FRANKLIN, Maine — Earlier this summer, Georges Pond looked more like a vast, 350-acre bowl of pea soup than a freshwater lake.
But it wasn’t anything you would want to eat. The pronounced discoloration was a severe algae bloom in the lake, which is ringed by property owned by people who come each summer to enjoy the view and swim in the lake’s cool waters.
Such blooms in Georges Pond — and in dozens of other lakes throughout Maine — have alarmed abutting property owners who have reduced use of the pond. And the blooms appear to be getting worse, but property owners aren’t sure why.
“It never looked like this before this year,” John Eliasberg, a seasonal resident from San Diego who heads the board of Georges Pond Association, said last week, referring to photos of the bloom in June that made the lake look like spinach puree.
“This year, it covered the whole lake,” said Lisa Branch, who serves on the association’s board. Driving her jet ski on the lake during the bloom “was like going through oil” and smelled bad, she said.
Last week, the pond’s water was clear with a slight greenish tint, an improvement over the conditions three months ago but slightly greener than it had been the week before.
The timing of algae blooms in the pond have proven to be unpredictable. In 2017, a lesser bloom occurred in late summer and early fall and, in other years, winter ice on the pond has had a green tint on the bottom after trapping late-season algae in the pond.
Eliasberg said water tests show that spikes in algae in the pond have been getting more frequent. Phosphorus levels in the pond, which are a significant factor in blooms, reached 15 parts per billion in 1982 but for many years after that stayed relatively low. In 2012, however, the pond had a phosphorus readings of more than 30 ppb and since then has often exceeded 20 ppb.
But it takes more than just high phosphorus levels to produce a bloom. Temperature, sunlight, turbidity, oxygen levels and water flow are among other factors, though precisely how these things affect each other to produce a bloom is unclear. And the combination of these factors usually varies from one lake to another.
Scott Williams, program director for Lake Stewards of Maine, said Thursday that different lakes can react differently under similar conditions. Some lakes may be fairly clear in droughts because there is little runoff to wash phosphorus into them, whereas other lakes that have phosphorus naturally released from their bottom sediments might be clearer in persistent rainy conditions, because the phosphorus gets flushed out downstream.

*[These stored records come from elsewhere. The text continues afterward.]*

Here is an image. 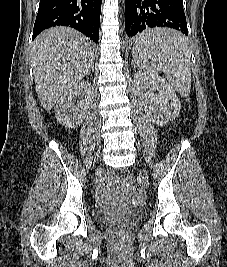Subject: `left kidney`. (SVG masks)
Listing matches in <instances>:
<instances>
[{"instance_id":"obj_1","label":"left kidney","mask_w":227,"mask_h":267,"mask_svg":"<svg viewBox=\"0 0 227 267\" xmlns=\"http://www.w3.org/2000/svg\"><path fill=\"white\" fill-rule=\"evenodd\" d=\"M134 82L144 109L157 125L163 126L174 120L180 113L181 104L170 83L161 77H145L138 71ZM158 91V95H155Z\"/></svg>"}]
</instances>
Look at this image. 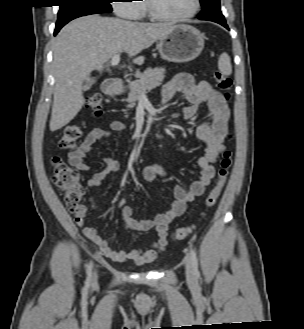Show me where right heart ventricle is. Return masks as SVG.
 Wrapping results in <instances>:
<instances>
[{
    "instance_id": "obj_1",
    "label": "right heart ventricle",
    "mask_w": 304,
    "mask_h": 329,
    "mask_svg": "<svg viewBox=\"0 0 304 329\" xmlns=\"http://www.w3.org/2000/svg\"><path fill=\"white\" fill-rule=\"evenodd\" d=\"M139 8H140V17L145 16L147 14L145 0H143V3L139 5Z\"/></svg>"
}]
</instances>
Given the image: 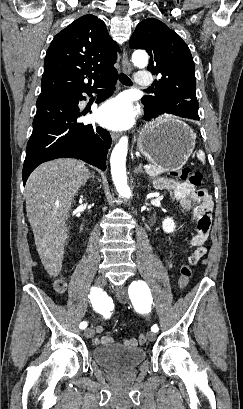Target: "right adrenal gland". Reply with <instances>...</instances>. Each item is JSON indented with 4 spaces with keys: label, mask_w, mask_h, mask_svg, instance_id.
Returning a JSON list of instances; mask_svg holds the SVG:
<instances>
[{
    "label": "right adrenal gland",
    "mask_w": 243,
    "mask_h": 409,
    "mask_svg": "<svg viewBox=\"0 0 243 409\" xmlns=\"http://www.w3.org/2000/svg\"><path fill=\"white\" fill-rule=\"evenodd\" d=\"M94 173H92V174H89V176L87 177V179H86V181L84 182V184H83V186H85V184H86V182H87V180L89 179V178H92V179H94Z\"/></svg>",
    "instance_id": "2a0ac1e0"
}]
</instances>
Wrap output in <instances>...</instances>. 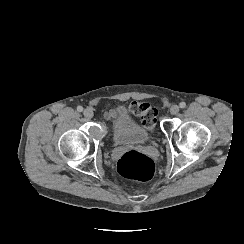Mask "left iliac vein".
I'll use <instances>...</instances> for the list:
<instances>
[{"instance_id":"left-iliac-vein-1","label":"left iliac vein","mask_w":244,"mask_h":244,"mask_svg":"<svg viewBox=\"0 0 244 244\" xmlns=\"http://www.w3.org/2000/svg\"><path fill=\"white\" fill-rule=\"evenodd\" d=\"M170 113L173 114V115H176L179 113V106L177 105H172L170 107Z\"/></svg>"}]
</instances>
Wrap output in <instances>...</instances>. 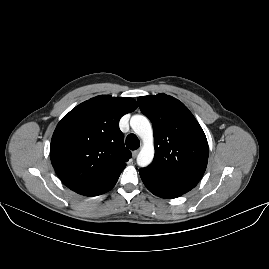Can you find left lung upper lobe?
Listing matches in <instances>:
<instances>
[{"instance_id": "obj_1", "label": "left lung upper lobe", "mask_w": 269, "mask_h": 269, "mask_svg": "<svg viewBox=\"0 0 269 269\" xmlns=\"http://www.w3.org/2000/svg\"><path fill=\"white\" fill-rule=\"evenodd\" d=\"M153 125L155 156L147 173L197 184L208 161L206 136L188 108L164 93L138 98Z\"/></svg>"}]
</instances>
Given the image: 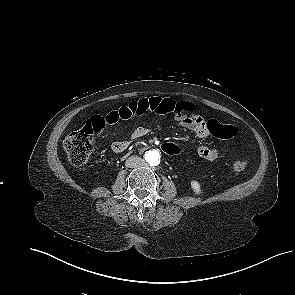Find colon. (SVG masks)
<instances>
[{
    "mask_svg": "<svg viewBox=\"0 0 295 295\" xmlns=\"http://www.w3.org/2000/svg\"><path fill=\"white\" fill-rule=\"evenodd\" d=\"M185 108L192 112L193 106L190 103L185 104ZM105 127L102 116H92L78 130L69 133L63 143L64 150L69 162L76 168H82L88 161L93 150V141L95 136ZM210 133L221 139H231L237 135V128L232 124H223L214 120L208 122ZM186 143L179 139L175 144L165 141L161 144V151L168 156L174 157L179 151L184 150ZM247 166L244 159H238L233 163L235 172L243 171Z\"/></svg>",
    "mask_w": 295,
    "mask_h": 295,
    "instance_id": "1",
    "label": "colon"
}]
</instances>
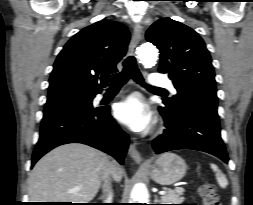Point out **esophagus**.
Instances as JSON below:
<instances>
[{"label":"esophagus","instance_id":"esophagus-1","mask_svg":"<svg viewBox=\"0 0 253 205\" xmlns=\"http://www.w3.org/2000/svg\"><path fill=\"white\" fill-rule=\"evenodd\" d=\"M141 38H142V28L139 24H135L132 38H131V42H130V53L132 55L135 54L136 47L139 44ZM136 144L137 143L135 141L133 143H131V145L129 147V154H130L131 158L136 163H141L143 161V159H142L140 152L138 151V149L136 147Z\"/></svg>","mask_w":253,"mask_h":205}]
</instances>
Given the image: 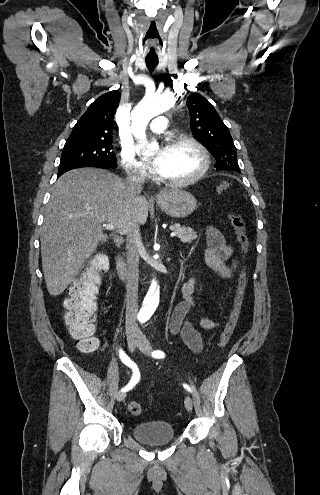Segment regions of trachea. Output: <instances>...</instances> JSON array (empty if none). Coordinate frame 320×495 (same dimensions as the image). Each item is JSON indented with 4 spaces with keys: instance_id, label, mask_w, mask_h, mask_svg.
I'll list each match as a JSON object with an SVG mask.
<instances>
[{
    "instance_id": "1",
    "label": "trachea",
    "mask_w": 320,
    "mask_h": 495,
    "mask_svg": "<svg viewBox=\"0 0 320 495\" xmlns=\"http://www.w3.org/2000/svg\"><path fill=\"white\" fill-rule=\"evenodd\" d=\"M157 64H158L157 60H146V65L150 71H153L157 66Z\"/></svg>"
}]
</instances>
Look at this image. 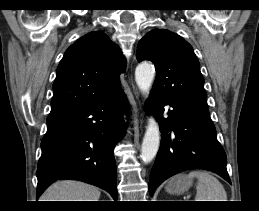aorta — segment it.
<instances>
[{
  "label": "aorta",
  "mask_w": 259,
  "mask_h": 211,
  "mask_svg": "<svg viewBox=\"0 0 259 211\" xmlns=\"http://www.w3.org/2000/svg\"><path fill=\"white\" fill-rule=\"evenodd\" d=\"M155 77L154 66L144 62L135 70V81L140 91L148 95ZM160 145L159 125L153 117L148 119V125L141 146L140 157L144 163L151 162L156 156Z\"/></svg>",
  "instance_id": "762f6f07"
}]
</instances>
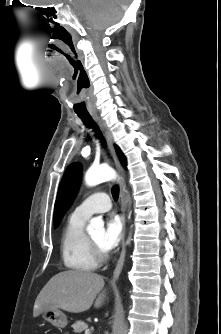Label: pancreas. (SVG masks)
<instances>
[{
    "mask_svg": "<svg viewBox=\"0 0 221 334\" xmlns=\"http://www.w3.org/2000/svg\"><path fill=\"white\" fill-rule=\"evenodd\" d=\"M72 328L74 329L75 333H82L83 331L88 329V325L83 321H76Z\"/></svg>",
    "mask_w": 221,
    "mask_h": 334,
    "instance_id": "obj_1",
    "label": "pancreas"
}]
</instances>
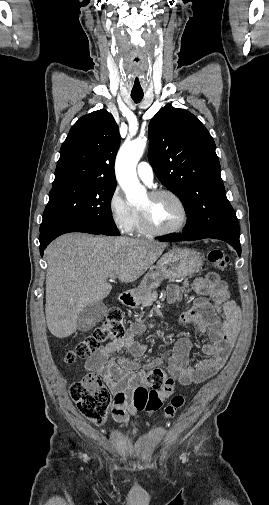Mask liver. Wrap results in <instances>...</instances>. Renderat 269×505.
<instances>
[{
	"mask_svg": "<svg viewBox=\"0 0 269 505\" xmlns=\"http://www.w3.org/2000/svg\"><path fill=\"white\" fill-rule=\"evenodd\" d=\"M161 243L129 237L69 233L45 250L46 323L57 338L72 335L80 312L101 301L112 290L107 279L118 276L125 283L142 276L162 255Z\"/></svg>",
	"mask_w": 269,
	"mask_h": 505,
	"instance_id": "1",
	"label": "liver"
}]
</instances>
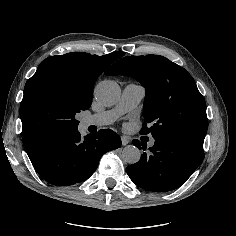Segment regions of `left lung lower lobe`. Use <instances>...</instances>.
I'll return each mask as SVG.
<instances>
[{"label":"left lung lower lobe","instance_id":"1","mask_svg":"<svg viewBox=\"0 0 236 236\" xmlns=\"http://www.w3.org/2000/svg\"><path fill=\"white\" fill-rule=\"evenodd\" d=\"M155 143L143 152L140 160L127 166L130 179L139 187L155 192H166L180 187L204 159L203 146L181 138L160 134ZM133 144L146 150V143L134 139Z\"/></svg>","mask_w":236,"mask_h":236}]
</instances>
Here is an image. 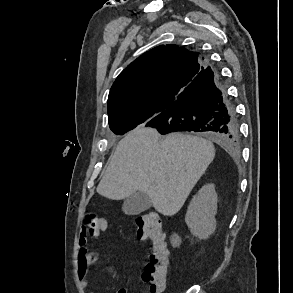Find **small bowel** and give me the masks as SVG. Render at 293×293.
<instances>
[{
    "label": "small bowel",
    "instance_id": "1",
    "mask_svg": "<svg viewBox=\"0 0 293 293\" xmlns=\"http://www.w3.org/2000/svg\"><path fill=\"white\" fill-rule=\"evenodd\" d=\"M99 260H100V256L97 252L89 251L88 239L86 235L82 232L78 238L77 271L81 281V285L84 288L89 287V282L86 279V276L89 273V267L93 264L98 263ZM90 293H93V292H90ZM117 293H127V290L120 289L117 291Z\"/></svg>",
    "mask_w": 293,
    "mask_h": 293
}]
</instances>
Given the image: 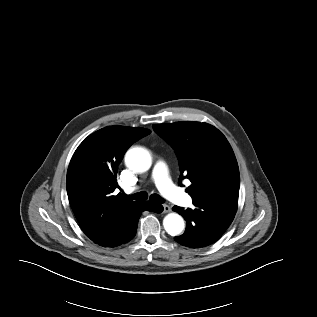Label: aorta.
<instances>
[{
  "instance_id": "obj_1",
  "label": "aorta",
  "mask_w": 317,
  "mask_h": 317,
  "mask_svg": "<svg viewBox=\"0 0 317 317\" xmlns=\"http://www.w3.org/2000/svg\"><path fill=\"white\" fill-rule=\"evenodd\" d=\"M127 167L137 173L149 170L152 164V157L148 150L142 147H134L127 151L125 155ZM163 226L171 236L179 235L185 228L183 218L177 213H169L163 219Z\"/></svg>"
}]
</instances>
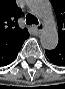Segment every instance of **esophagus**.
Here are the masks:
<instances>
[{"instance_id": "1", "label": "esophagus", "mask_w": 65, "mask_h": 89, "mask_svg": "<svg viewBox=\"0 0 65 89\" xmlns=\"http://www.w3.org/2000/svg\"><path fill=\"white\" fill-rule=\"evenodd\" d=\"M34 27H35L36 31H37L38 33H40V32L43 30L44 25L40 23V24H38V25H35Z\"/></svg>"}]
</instances>
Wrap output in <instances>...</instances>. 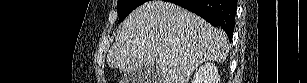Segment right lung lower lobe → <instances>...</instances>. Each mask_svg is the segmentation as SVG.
Listing matches in <instances>:
<instances>
[{
  "mask_svg": "<svg viewBox=\"0 0 307 83\" xmlns=\"http://www.w3.org/2000/svg\"><path fill=\"white\" fill-rule=\"evenodd\" d=\"M170 2L194 12L213 26L221 27L230 40L232 39L236 0H171Z\"/></svg>",
  "mask_w": 307,
  "mask_h": 83,
  "instance_id": "obj_1",
  "label": "right lung lower lobe"
}]
</instances>
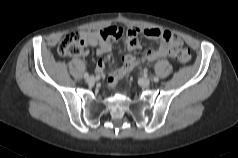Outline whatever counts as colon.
<instances>
[{"instance_id": "1", "label": "colon", "mask_w": 238, "mask_h": 158, "mask_svg": "<svg viewBox=\"0 0 238 158\" xmlns=\"http://www.w3.org/2000/svg\"><path fill=\"white\" fill-rule=\"evenodd\" d=\"M120 32L111 28L101 30L103 39L110 41L117 37ZM85 41L79 32H70L61 41L58 47V53L62 57L77 56L84 53ZM173 58L180 64H186L190 61L189 51L182 45H175L172 48Z\"/></svg>"}]
</instances>
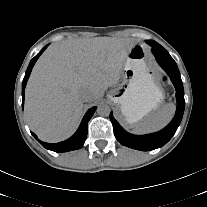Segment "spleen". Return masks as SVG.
I'll use <instances>...</instances> for the list:
<instances>
[{"instance_id":"spleen-1","label":"spleen","mask_w":207,"mask_h":207,"mask_svg":"<svg viewBox=\"0 0 207 207\" xmlns=\"http://www.w3.org/2000/svg\"><path fill=\"white\" fill-rule=\"evenodd\" d=\"M175 113V105L168 103L164 105L156 113L151 114L147 118L141 120L133 126V132L136 134H144L154 132L165 127L173 118Z\"/></svg>"}]
</instances>
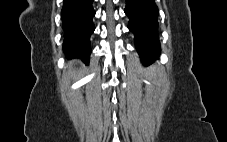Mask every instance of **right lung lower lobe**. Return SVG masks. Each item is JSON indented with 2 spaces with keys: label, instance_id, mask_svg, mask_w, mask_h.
<instances>
[{
  "label": "right lung lower lobe",
  "instance_id": "right-lung-lower-lobe-1",
  "mask_svg": "<svg viewBox=\"0 0 227 142\" xmlns=\"http://www.w3.org/2000/svg\"><path fill=\"white\" fill-rule=\"evenodd\" d=\"M92 2L93 0H64L61 11L65 36L63 50L68 58L79 57L88 62L91 53L89 38L95 30Z\"/></svg>",
  "mask_w": 227,
  "mask_h": 142
}]
</instances>
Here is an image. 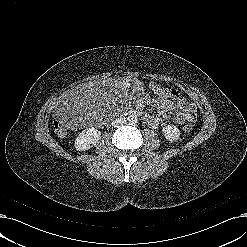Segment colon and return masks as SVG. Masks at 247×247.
Returning <instances> with one entry per match:
<instances>
[{
	"label": "colon",
	"mask_w": 247,
	"mask_h": 247,
	"mask_svg": "<svg viewBox=\"0 0 247 247\" xmlns=\"http://www.w3.org/2000/svg\"><path fill=\"white\" fill-rule=\"evenodd\" d=\"M147 93L149 97L152 99L158 101V102H163L167 99L168 97V92L165 88H163L160 85L153 84L149 86ZM70 116V114H65L61 116L59 119L55 120L53 123L54 130L55 132L60 135L64 136L67 134L68 128H67V119ZM193 129V122H189L188 124L185 125L184 130L186 132H190Z\"/></svg>",
	"instance_id": "colon-1"
}]
</instances>
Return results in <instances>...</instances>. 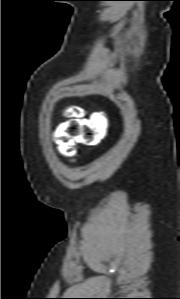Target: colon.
Listing matches in <instances>:
<instances>
[{"instance_id":"5ec220e1","label":"colon","mask_w":180,"mask_h":299,"mask_svg":"<svg viewBox=\"0 0 180 299\" xmlns=\"http://www.w3.org/2000/svg\"><path fill=\"white\" fill-rule=\"evenodd\" d=\"M80 114V110H77ZM108 123L103 121L97 125L82 123L80 117L70 119L59 125L55 133L56 143L60 153L64 155L73 154V145L77 140L85 144H96L100 142L106 132Z\"/></svg>"}]
</instances>
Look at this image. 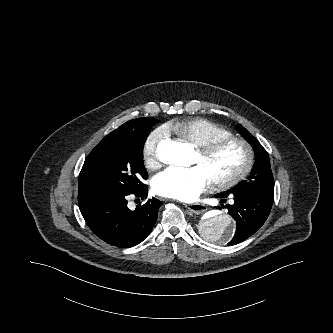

But in each scenario, he said, limiting or reducing phosphorus levels in the lake is key to mitigating algae blooms, and in both cases whatever phosphorus that washes into the lake from the surrounding watershed will only aggravate the problem. For that reason, he said, heavier rainfall events caused by climate change are likely to make algae blooms in Maine more prevalent overall.
“It’s a complicated puzzle,” Williams said. “With more extreme weather events due to climate change, we’re problem going to see more extreme responses [such as algae blooms] in Maine lakes.”
Not only do algae blooms interfere with the lake use, but they can also have impacts on the environment. Some algae can produce toxins that could affect people or animals in an affected lake, Williams said, and reduced oxygen levels caused by algae blooms could prove fatal for fish or other aquatic creatures.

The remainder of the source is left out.